まず、MongoDB Realmの全体像ですが、全体像と言っても実はMongoDB Realmを単体で使うことはできません。MongoDB社は「MongoDB Cloud」として「Atlas」と「Realm」を提供しています。MongoDB Atlasは一言で言えばMongoDBのDBaaSです。また、モバイルデバイス上で動作するデータベースとして「Realm Database」を提供しています。MongoDB AtlasとRealm Database、およびRealm Databaseの間のデータの同期や、ユーザー管理等のモダンアプリ開発向け機能を提供するクラウドサービスとしてMongoDB Realmがあります。少し複雑な説明になりましたが、これらの3つの要素の関係は下図のようになります。
全体像を把握したところで、構成要素のRealm Database、MongoDB Atlas、MongoDB Realmについて、それぞれ詳しく見ていきます。
Realm Databaseは、上図のようにモバイルデバイス上で動作します。データの保存・検索・更新を簡単かつ軽量に行うことができます。また「Realm SDK」を利用することでiOSとAndroidのどちらも対応可能で、言語としてはJava、Kotlin、Swift、Objective-C、C#、Node.js等で開発が可能です。
次に、MongoDB Atlasです。MongoDBのDBaaSであり、アプリで生成された様々なデータを保存しておくことが可能です。後述するRealm Syncの際にはこれを経由して他端末をデータ同期します。また、保存されたデータは「MongoDB Driver」で分析したり、「MongoDB Charts」というツールで可視化できます。
最後に、MongoDB Realmです。サーバーとクライアント間、そしてクライアント間のデータ同期とバックエンドの処理を実行します。「Realm Sync」と呼ばれる機能があり、これによりデータ同期がバックグラウンドで自動的に行われます。バックエンド処理については、次のような非常に有用な機能があります。
- ユーザー認証
- サーバーサイドでの処理
- イベントトリガーの処理
- その他権限管理やシークレット機能等
以上、3つの要素が連携しあうことにより、端末間でのデータ同期とネットワーク断時の対応を開発者が意識することなく実現します。
MongoDB Realmの歴史
Realm Database、データ同期エンジン「Realm Platform」、そのPaaSである「Realm Cloud」は、元々MongoDB社ではなくRealm社が運営していました。Realm Databaseの特徴は、NoSQLのモバイルデータベースとして軽量かつ高速であり、高い評価を受けていました。また、MongoDBはドキュメント型としてはデータベースエンジンランキングでNo1の人気があります。
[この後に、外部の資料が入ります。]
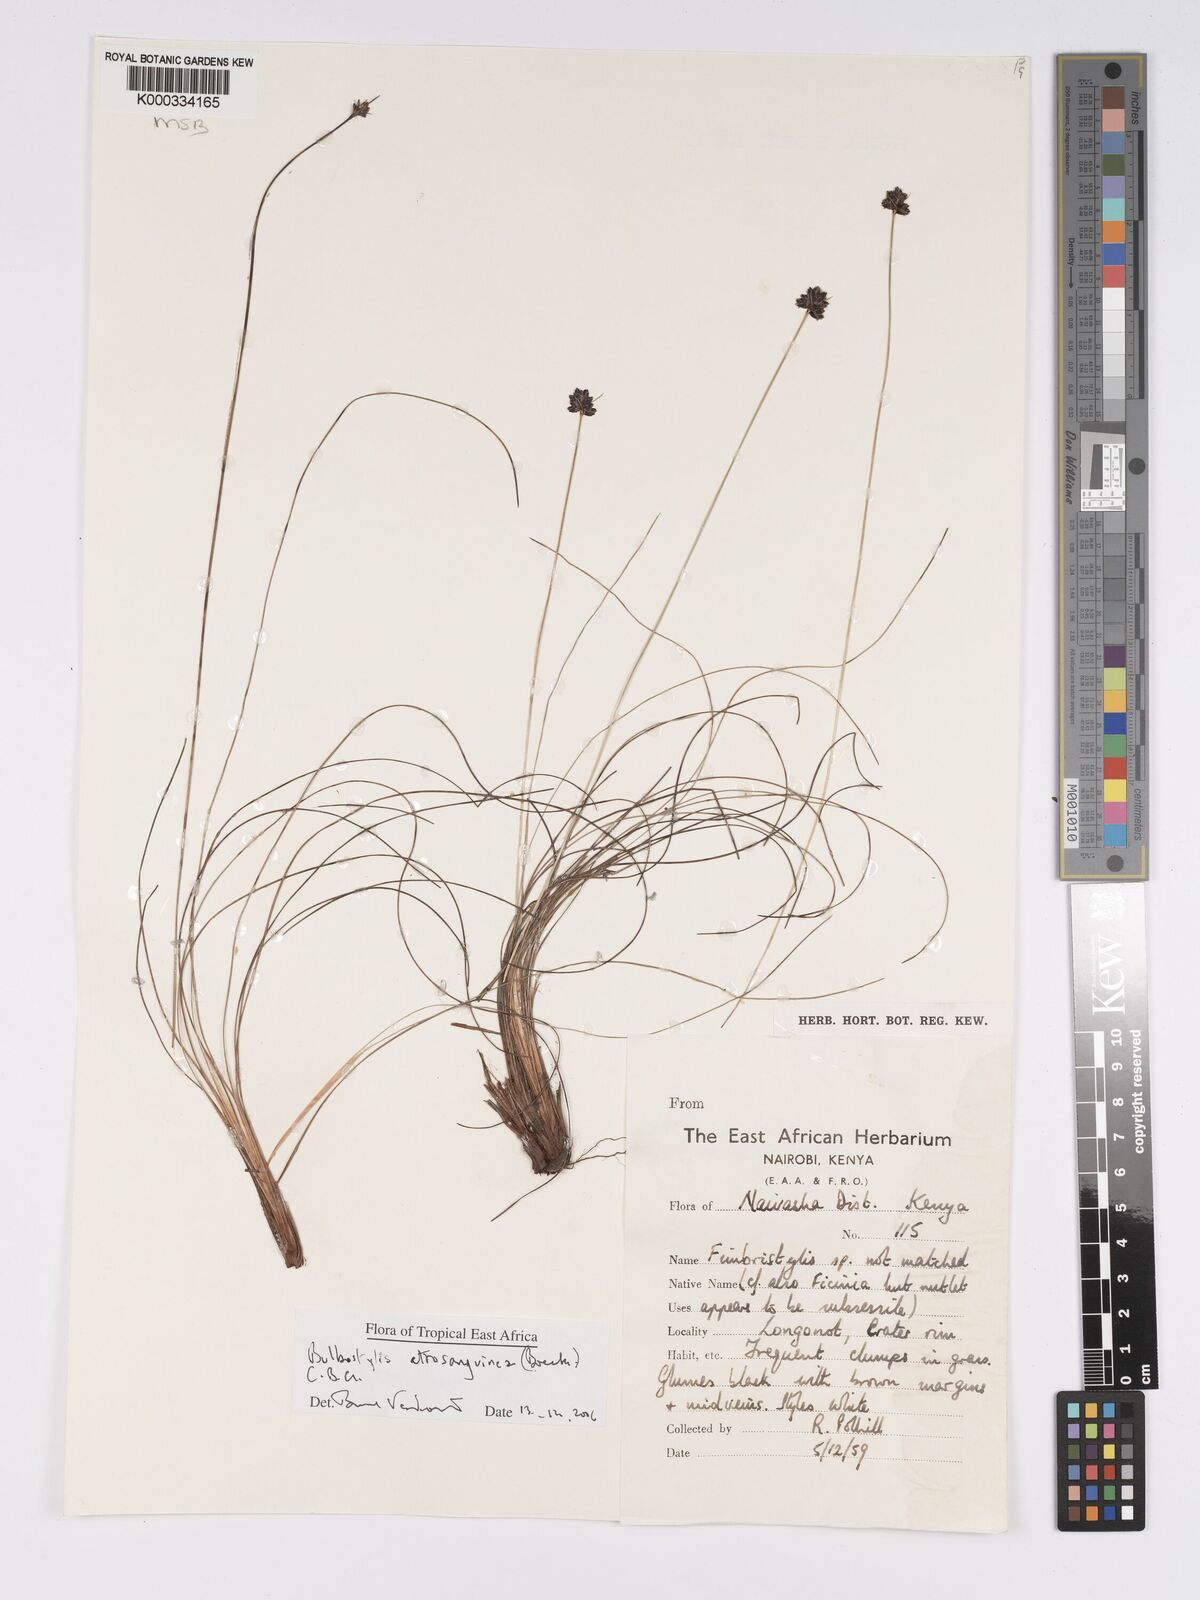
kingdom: Plantae
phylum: Tracheophyta
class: Liliopsida
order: Poales
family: Cyperaceae
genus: Bulbostylis
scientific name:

そのような状況下で、MongoDB社が2019年にRealmを買収し、2020年6月にはMongoDB Realmを正式にリリースしました。モバイルデータベースとして非常に優れたRealm Databaseと、ドキュメント型DBとして人気のMongoDBのコラボレーションにより作られた、オフラインファーストのプラットフォームがMongoDB Realmです。
モバイルアプリ開発に使用するツール
最後に、モバイルアプリ開発で使用するツールについて簡単に記載します。個々の詳細については、必要に応じて本連載中で補足しますので、ここでは概要だけつかんでいただければと思います。
モバイルアプリ本体の開発にはIDEを使用するのが一般的です。Androidでは「Android Studio」、iOSでは「Xcode」等が有名です。さらにRealm Databaseを利用したい場合には、Realm用のSDKから簡単に行えます。
バックエンドで実現したい処理によっては、mBaaSの提供する機能以外が必要になることもあります。そのようなときは独自に実装します。例えばMongoDB Realmでは「Functions」と呼ばれる機能を使い、Javascriptで記述された処理をバックエンドで実行できます。
おわりに
ここまで、モバイルアプリケーション開発の基礎とMongoDB Realmの概要までを解説しました。
主にMongoDB Realmの概要に加え、メリットとしては、同期処理を自動で行う、オフラインファースト、各種モバイルアプリ開発に役立つ機能の3つがあることを押さえていただけると、次回以降の内容の理解につながるかと思います。